- Opening Delimiter -

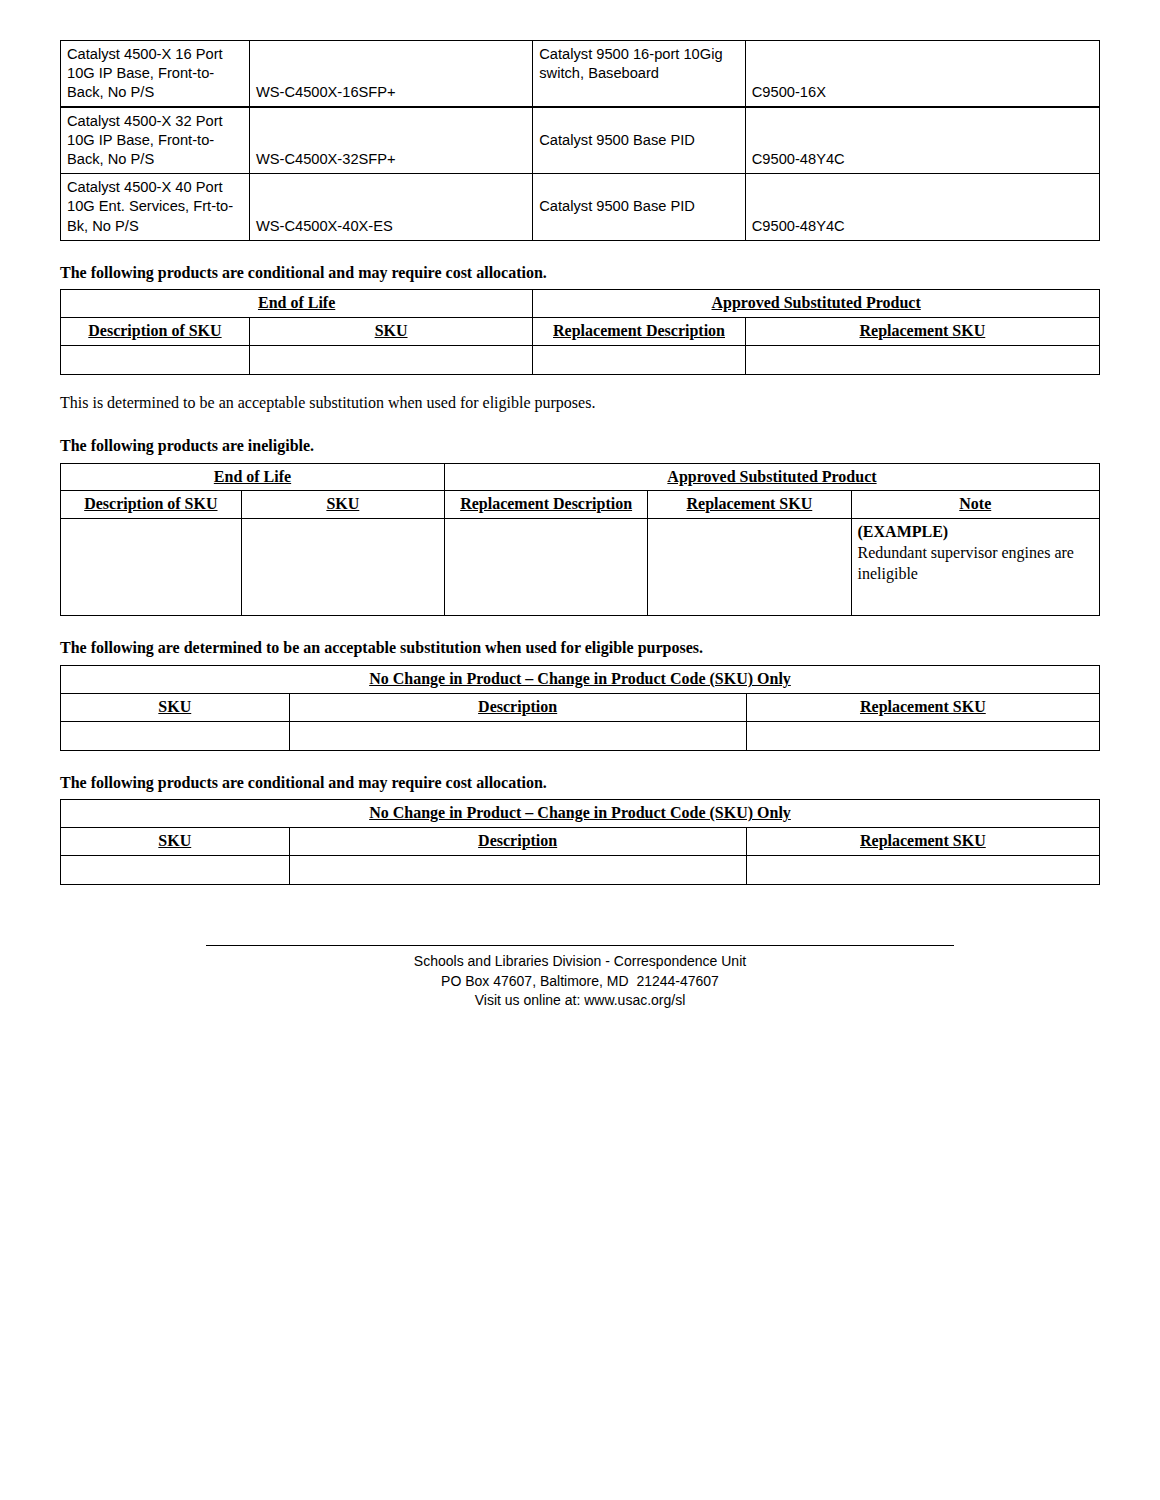| Catalyst 4500-X 16 Port 10G IP Base, Front-to-Back, No P/S | WS-C4500X-16SFP+ | Catalyst 9500 16-port 10Gig switch, Baseboard | C9500-16X |
| Catalyst 4500-X 32 Port 10G IP Base, Front-to-Back, No P/S | WS-C4500X-32SFP+ | Catalyst 9500 Base PID | C9500-48Y4C |
| Catalyst 4500-X 40 Port 10G Ent. Services, Frt-to-Bk, No P/S | WS-C4500X-40X-ES | Catalyst 9500 Base PID | C9500-48Y4C |
The following products are conditional and may require cost allocation.
| End of Life | Approved Substituted Product |
| --- | --- |
| Description of SKU | SKU | Replacement Description | Replacement SKU |
This is determined to be an acceptable substitution when used for eligible purposes.
The following products are ineligible.
| End of Life | Approved Substituted Product |
| --- | --- |
| Description of SKU | SKU | Replacement Description | Replacement SKU | Note |
| | | | | (EXAMPLE) Redundant supervisor engines are ineligible |
The following are determined to be an acceptable substitution when used for eligible purposes.
| No Change in Product – Change in Product Code (SKU) Only |
| --- |
| SKU | Description | Replacement SKU |
The following products are conditional and may require cost allocation.
| No Change in Product – Change in Product Code (SKU) Only |
| --- |
| SKU | Description | Replacement SKU |
Schools and Libraries Division - Correspondence Unit PO Box 47607, Baltimore, MD 21244-47607 Visit us online at: www.usac.org/sl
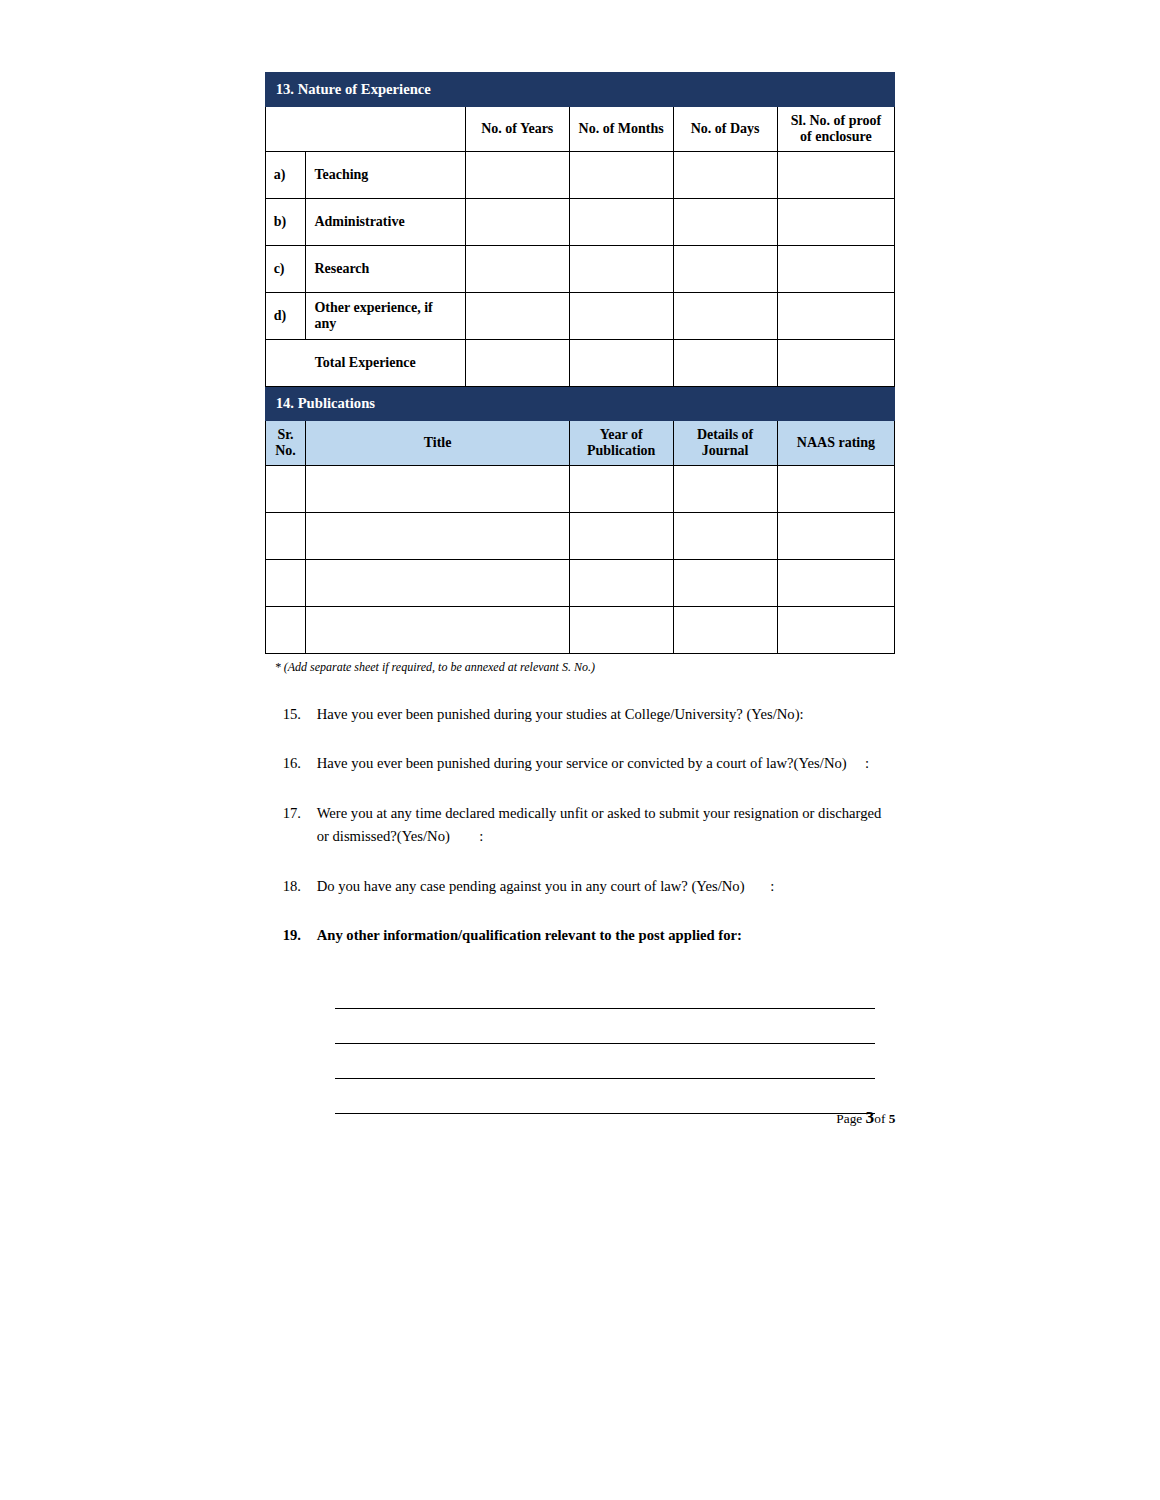| 13. Nature of Experience |
| | No. of Years | No. of Months | No. of Days | Sl. No. of proof of enclosure |
| a) | Teaching | | | | |
| b) | Administrative | | | | |
| c) | Research | | | | |
| d) | Other experience, if any | | | | |
| Total Experience | | | | |
| 14. Publications |
| Sr. No. | Title | Year of Publication | Details of Journal | NAAS rating |
* (Add separate sheet if required, to be annexed at relevant S. No.)
15. Have you ever been punished during your studies at College/University? (Yes/No):
16. Have you ever been punished during your service or convicted by a court of law?(Yes/No) :
17. Were you at any time declared medically unfit or asked to submit your resignation or discharged or dismissed?(Yes/No) :
18. Do you have any case pending against you in any court of law? (Yes/No) :
19. Any other information/qualification relevant to the post applied for:
Page 3of 5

- Closing Delimiter -

**Task goal:** Of the lines in the data, report each one containing the string "punished".

**Your solution:**
15. Have you ever been punished during your studies at College/University? (Yes/No):
16. Have you ever been punished during your service or convicted by a court of law?(Yes/No) :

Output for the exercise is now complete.